We thank Drs. Phillips and Stewart for their interest in our article.1 The effect of neostigmine when given at the time neuromuscular recovery remains controversial, and Drs. Phillips and Stewart raise some important questions. We welcome the opportunity to respond to their queries.
We agree that we did not determine whether neostigmine induced depolarizing neuromuscular blockade. In order to assess this outcome measure, single twitch height must be recorded before and after muscle relaxant administration. In our clinical trial, we objectively evaluated muscle strength recovery by determining train-of-four ratios.1 No patient exhibited evidence of neostigmine-induced muscle weakness, as train-of-four ratios did not decrease in any subject.
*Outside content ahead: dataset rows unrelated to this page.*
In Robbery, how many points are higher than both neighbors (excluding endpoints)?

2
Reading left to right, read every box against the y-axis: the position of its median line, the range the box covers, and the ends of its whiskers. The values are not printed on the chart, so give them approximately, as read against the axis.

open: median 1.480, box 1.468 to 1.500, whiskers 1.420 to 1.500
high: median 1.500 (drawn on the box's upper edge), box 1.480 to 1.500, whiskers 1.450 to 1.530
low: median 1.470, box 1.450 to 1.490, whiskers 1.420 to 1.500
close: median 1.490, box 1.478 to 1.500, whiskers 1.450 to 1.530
Both quantitative techniques (single twitch height and train-of-four ratios) are effective in objectively measuring muscle strength, and further studies are needed to assess the effect of neostigmine on single twitch height.
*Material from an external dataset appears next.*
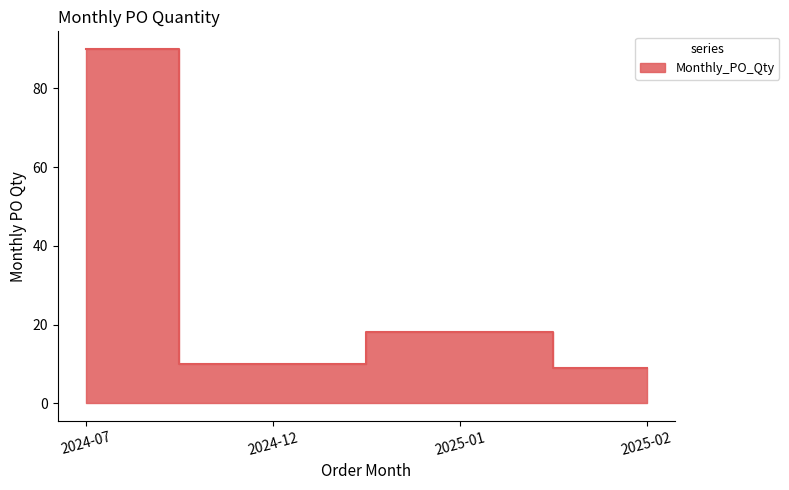

What position from the right is 2025-01?

2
We also agree that standard clinical tests of signs of muscle weakness (5-s head lift) are unreliable in determining the presence of full neuromuscular recovery.2 However, we have previously determined that symptoms of muscle weakness (subjective feeling of difficulty performing the 5-s head lift) may be present when all clinical signs suggest full neuromuscular recovery has occurred, and may be more predictive of incomplete recovery.3,4 In our investigation, more symptoms of muscle weakness were present in the group randomized to receive saline, compared to neostigmine, which suggests that neostigmine did not produce clinical evidence of muscle weakness. We hypothesize that the reason that all patients were able to perform the 5-s head lift before extubation, and nine patients were unable to complete the test after admission to the recovery room, was related to the stimulation of an endotracheal tube at the time of extubation.
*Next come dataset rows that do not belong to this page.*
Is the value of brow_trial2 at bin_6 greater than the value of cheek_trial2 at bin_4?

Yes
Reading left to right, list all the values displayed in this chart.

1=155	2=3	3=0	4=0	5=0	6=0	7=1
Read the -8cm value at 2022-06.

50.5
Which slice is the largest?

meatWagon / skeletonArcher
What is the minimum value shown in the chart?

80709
The peak effect of the neostigmine occurs 5 to 10 min after administration. This typically corresponds to the time of tracheal extubation. It would not be possible to conduct a comprehensive examination of patients for signs and symptoms of muscle weakness immediately before or after the removal of the endotracheal tube. This assessment was performed 15 min after postanesthesia care unit (PACU) admission, at a time when patients were sufficiently awake to cooperate with the research team. Given the duration of effect of neostigmine (typically 40 min or longer),5 we would likely have observed neostigmine-induced muscle weakness, if it were present, in the PACU. In contrast, patients who were administered neostigmine exhibited fewer symptoms of impaired neuromuscular recovery, compared to the control group. Furthermore, patients were carefully examined for any evidence of airway obstruction or hypoxemic events from the time of tracheal extubation until 30 min after PACU arrival. No clinical evidence of an adverse effect of neostigmine on airway function was observed. In fact, the incidence of hypoxemic events in the PACU was twice as high in the control-saline group.
Acceleromyography may recover slightly earlier than electromyography or mechanomyography. However, stand-alone electromyography and mechanomyography are no longer commercially manufactured, and acceleromyography is now considered the “gold standard” for clinical trials. As Drs. Phillips and Stewart note, some patients may have received neostigmine before full neuromuscular recovery had occurred, as documented with acceleromyography. However, many likely recovered hours before neostigmine was administered, since a small dose of rocuronium was given for induction and none thereafter; no clinical evidence of neostigmine-induced muscle weakness was observed in any of these subjects. In addition, as the authors note, two acceleromyography measurements made in the PACU may be discordant in awake patients; however, most of our acceleromyography assessments were performed in patients before emergence, and those measured in the PACU that differed by more than 10% were not recorded.
In our clinical investigation, with a careful examination of patients for adverse respiratory events and a thorough assessment for signs and symptoms of incomplete neuromuscular recovery, we were unable to detect any evidence of neostigmine-induced muscle weakness. Given the relatively high incidence of residual neuromuscular blockade observed in our study (21%), despite the low doses of rocuronium administered (25 mg) and long duration of cases (163 min), we believe our findings support the routine use of reversal agents, unless quantitative monitoring is used.
Dr. Murphy has received speaking fees and has served on the advisory board for Merck (Kenilworth, New Jersey). The remaining authors declare no competing interests.